The years between 1910 and 1940 were formative for Mexico, with the ouster of Porfirio Díaz, the subsequent revolution, and the creation of the new state. Amid the upheaval, Mexican dance emerged as a key arena of contestation regarding what it meant to be Mexican. Through an analysis of written, photographic, choreographic, and cinematographic renderings of a festive Mexico, Choreographing Mexico examines how bodies in motion both performed and critiqued the nation.

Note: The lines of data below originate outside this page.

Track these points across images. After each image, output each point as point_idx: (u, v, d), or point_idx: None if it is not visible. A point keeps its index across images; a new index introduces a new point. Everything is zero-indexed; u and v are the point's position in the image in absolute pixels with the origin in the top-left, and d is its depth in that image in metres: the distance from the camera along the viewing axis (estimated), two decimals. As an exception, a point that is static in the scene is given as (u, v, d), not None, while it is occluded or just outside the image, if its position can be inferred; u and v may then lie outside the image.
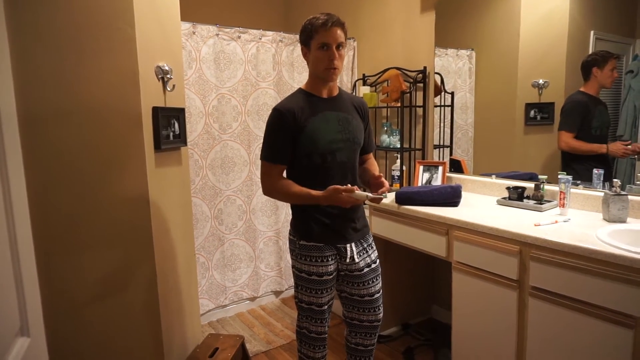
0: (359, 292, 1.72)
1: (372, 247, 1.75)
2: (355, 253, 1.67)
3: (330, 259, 1.64)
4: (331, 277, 1.66)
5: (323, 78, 1.59)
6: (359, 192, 1.49)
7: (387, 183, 1.62)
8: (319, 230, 1.62)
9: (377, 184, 1.63)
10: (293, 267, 1.70)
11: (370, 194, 1.51)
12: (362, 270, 1.69)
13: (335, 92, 1.67)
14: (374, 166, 1.82)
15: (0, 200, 0.77)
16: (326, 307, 1.69)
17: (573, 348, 1.52)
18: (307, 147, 1.57)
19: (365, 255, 1.71)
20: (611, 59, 1.91)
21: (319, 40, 1.52)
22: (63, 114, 1.54)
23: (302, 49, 1.61)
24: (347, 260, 1.66)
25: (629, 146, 1.88)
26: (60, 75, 1.53)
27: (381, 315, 1.78)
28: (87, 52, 1.57)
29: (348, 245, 1.66)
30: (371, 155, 1.84)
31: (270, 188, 1.62)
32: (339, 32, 1.53)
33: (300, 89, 1.66)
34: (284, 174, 1.67)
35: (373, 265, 1.73)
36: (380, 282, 1.76)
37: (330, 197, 1.49)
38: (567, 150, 2.09)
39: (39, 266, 0.98)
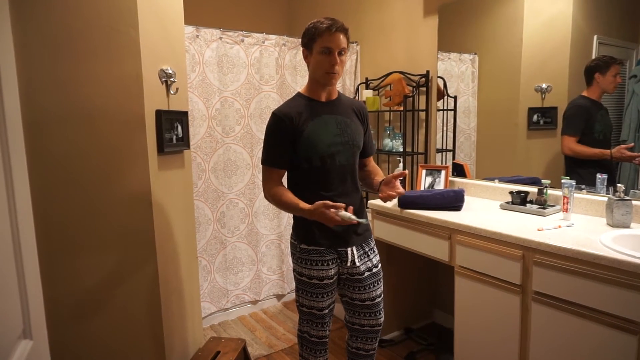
0: (359, 297, 1.71)
1: (373, 251, 1.74)
2: (356, 257, 1.66)
3: (330, 263, 1.63)
4: (332, 281, 1.65)
5: (322, 82, 1.59)
6: (345, 212, 1.41)
7: (400, 188, 1.56)
8: (320, 233, 1.62)
9: (391, 185, 1.58)
10: (294, 270, 1.70)
11: (357, 219, 1.41)
12: (363, 274, 1.69)
13: (334, 96, 1.68)
14: (377, 169, 1.82)
15: (4, 203, 0.78)
16: (327, 311, 1.69)
17: (576, 354, 1.51)
18: (307, 150, 1.57)
19: (367, 259, 1.70)
20: (614, 64, 1.91)
21: (321, 44, 1.52)
22: (67, 117, 1.55)
23: (303, 51, 1.61)
24: (348, 263, 1.65)
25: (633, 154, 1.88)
26: (64, 79, 1.54)
27: (382, 319, 1.77)
28: (91, 56, 1.58)
29: (349, 248, 1.65)
30: (371, 158, 1.84)
31: (267, 193, 1.62)
32: (342, 37, 1.53)
33: (298, 93, 1.66)
34: (285, 178, 1.67)
35: (374, 270, 1.72)
36: (382, 287, 1.76)
37: (315, 211, 1.44)
38: (570, 155, 2.09)
39: (42, 269, 0.98)
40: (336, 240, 1.64)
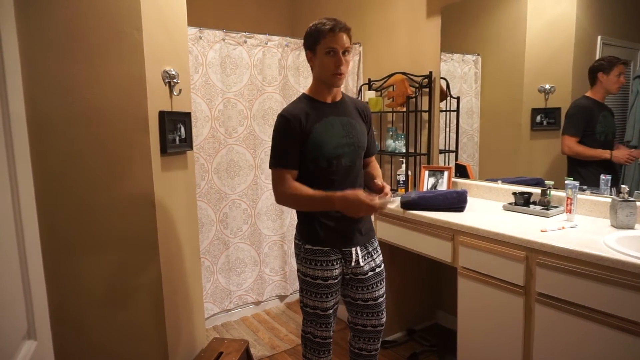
0: (362, 296, 1.71)
1: (377, 251, 1.74)
2: (360, 257, 1.67)
3: (335, 263, 1.64)
4: (336, 281, 1.66)
5: (329, 83, 1.59)
6: (381, 198, 1.51)
7: (390, 194, 1.61)
8: (325, 233, 1.62)
9: (379, 191, 1.62)
10: (298, 271, 1.70)
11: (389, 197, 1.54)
12: (367, 274, 1.69)
13: (339, 97, 1.68)
14: (377, 170, 1.82)
15: (9, 204, 0.78)
16: (331, 311, 1.69)
17: (580, 356, 1.51)
18: (313, 152, 1.57)
19: (370, 259, 1.70)
20: (618, 64, 1.90)
21: (325, 45, 1.52)
22: (70, 118, 1.56)
23: (307, 54, 1.61)
24: (352, 263, 1.66)
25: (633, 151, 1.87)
26: (67, 80, 1.54)
27: (384, 319, 1.77)
28: (95, 57, 1.58)
29: (353, 249, 1.66)
30: (373, 158, 1.84)
31: (284, 194, 1.58)
32: (345, 37, 1.53)
33: (304, 94, 1.66)
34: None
35: (378, 270, 1.72)
36: (384, 287, 1.76)
37: (350, 201, 1.47)
38: (570, 155, 2.09)
39: (46, 269, 0.98)
40: (341, 240, 1.64)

Manuel Cuellar details the integration of Indigenous and regional dance styles into centennial celebrations, civic festivals, and popular films. Much of the time, this was a top-down affair, with cultural elites seeking to legitimate a hegemonic national character by incorporating traces of indigeneity. Yet dancers also used their moving bodies to challenge the official image of a Mexico full of manly vigor and free from racial and ethnic divisions. At home and abroad, dancers made nuanced articulations of female, Indigenous, Black, and even queer renditions of the nation. Cuellar reminds us of the ongoing political significance of movement and embodied experience, as folklórico maintains an important and still-contested place in Mexican and Mexican American identity today.

Manuel R. Cuellar is an associate professor of Spanish and Latin American literatures and cultures at George Washington University.